Но сказать об этом было нельзя.
Я видел, с каким старанием Олуэн готовит. Как сыпет в капусту корицу, как красиво укладывает салат. Она, конечно, в этот момент походила на Рембрандта, в моменты творения его лучших картин. Для нее ужины, ланчи и обеды были такими же картинами, даже скорее полотнами. А если этих полотен кто-то не понимает, то это его проблемы. Вот я Малевича тоже не понимаю, а другие его любят, говорят, гениально.
А я и не спорю. Гениально, так гениально. Отхожу в сторону и смотрю: Шишкина, Репина.
— Ешь-ешь, — сказал я Наянго. — Еда хорошая.
Смутившись, Наянго отодвинулся от меня и застенчиво поиграл вилкой.
— Смелее, — ободрил я.
Наянго вонзил вилку в цветную капусту и поднял ее ко рту. Но не удержался и, перед тем как съесть, все-таки тщательно ее обнюхал.
— Никакого запаха! — сказал он страшным голосом и съел капусту. Глаза его заморгали, помогая капусте опуститься в желудок.
Постепенно дело дошло и до вермишели.
Когда тарелка Наянго очистилась, он аккуратно сложил в нее столовый прибор и выжидающе посмотрел на меня.
Я понял, что настало время рассказа о личной жизни.
— Уот из е нэйм? — спросил Наянго.
— Станислав…, м-м, Стас. Лучше просто Стас. Это имя. А фамилия Востоков. Истмен — андерстенд?
Хотя, фамилию можно было и не говорить. Кому она тут, в столовой, нужна?
Наянго кивнул. Затем для чего-то поменял местами нож и вилку, лежащие на тарелке.
Я молчал, понимая, что сейчас мы перейдем к самой интересной теме. Я был стреляный воробей.
— Уеар ю фром? Откуда ты прилетел?
— Фром Раша.
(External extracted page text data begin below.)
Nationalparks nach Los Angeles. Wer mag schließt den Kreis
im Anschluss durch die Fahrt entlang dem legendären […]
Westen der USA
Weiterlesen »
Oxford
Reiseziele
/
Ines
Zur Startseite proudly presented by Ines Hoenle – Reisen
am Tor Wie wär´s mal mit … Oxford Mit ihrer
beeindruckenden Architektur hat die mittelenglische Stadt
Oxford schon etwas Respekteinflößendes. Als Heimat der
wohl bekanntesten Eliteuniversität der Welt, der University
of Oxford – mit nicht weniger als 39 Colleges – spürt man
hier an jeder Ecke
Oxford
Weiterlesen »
Из России.
— Из России! — Наянго подпрыгнул так, будто я сказал: «С Альдебарана».
Наянго вскочил со стула и сплясал танец шамана. При этом, как и положено шаману, он ухал, трясся всем телом, закатывал глаза.
Казалось, он сейчас начнет прорицать.
Однако тут он успокоился и сел на стул.
— Из России! Там же очень холодно!
Говорить, что я из такой России, где не так уж и холодно, я не стал, поскольку вряд ли знания Наянго простирались значительно дальше Северного Алжира. Для чего, к примеру, мне подробная информация о далеком Брунее?
Только про Тибет читаю я с интересом. Потому что съездить туда хочу.
— А вот ты, я интересуюсь, откуда, — спросил Наянго Кумара. — Не из Китая?
— Скажу тебе прямо и честно, — ответил Кумар, — я не из Китая, а из индийского города Бомбей. А по религии я джайн.
— Ва! — сказал Наянго, потому что о такой религии никогда не слышал.
Выяснив, кто откуда, мы стали сдавать тарелки.
А Олуэн внимательно оглядывала тарелки. Все ли съедено? Всем ли понравилась еда?
Съедено было все.
— Ну и как? — спросила подозрительно Олуэн. — Вкусно?
— Оф корз! — ответили мы хором.
В этот момент открылась дверь, и в нее вошел наш профессор.
— Фа! — сказал Наянго, хотя до этого момента с нашим преподавателем был не знаком.
Что могло заставить Фа спуститься в нашу столовую? Мы поняли, что произошло событие особой важности.
Может, Фа решил проверить, до конца ли мы выучили «библии»? Нет, он, конечно, знал, что за три дня и даже за тринадцать дней их выучить невозможно. Что же привело его к нам?
Фа догадывался, что мы не понимаем, почему он здесь и поэтому улыбался. Нам открывались его крепкие клыки, и можно было даже разглядеть огромные зубы мудрости. Стало ясно, что мудрости у нашего преподавателя — валом.
Позже я узнал, что у Фа, как у Луны, есть две стороны — темная и светлая. И сейчас он повернулся к нам золотой, хорошо освещенной стороной. Он был похож на английского Деда Мороза, который приготовил большой сюрприз, но пока его не показывает.
— А вот вам новый товарищ! — сказал наконец Фа.
Наш преподаватель посторонился, и в столовую вошел человек, который стать нам товарищем никак не мог.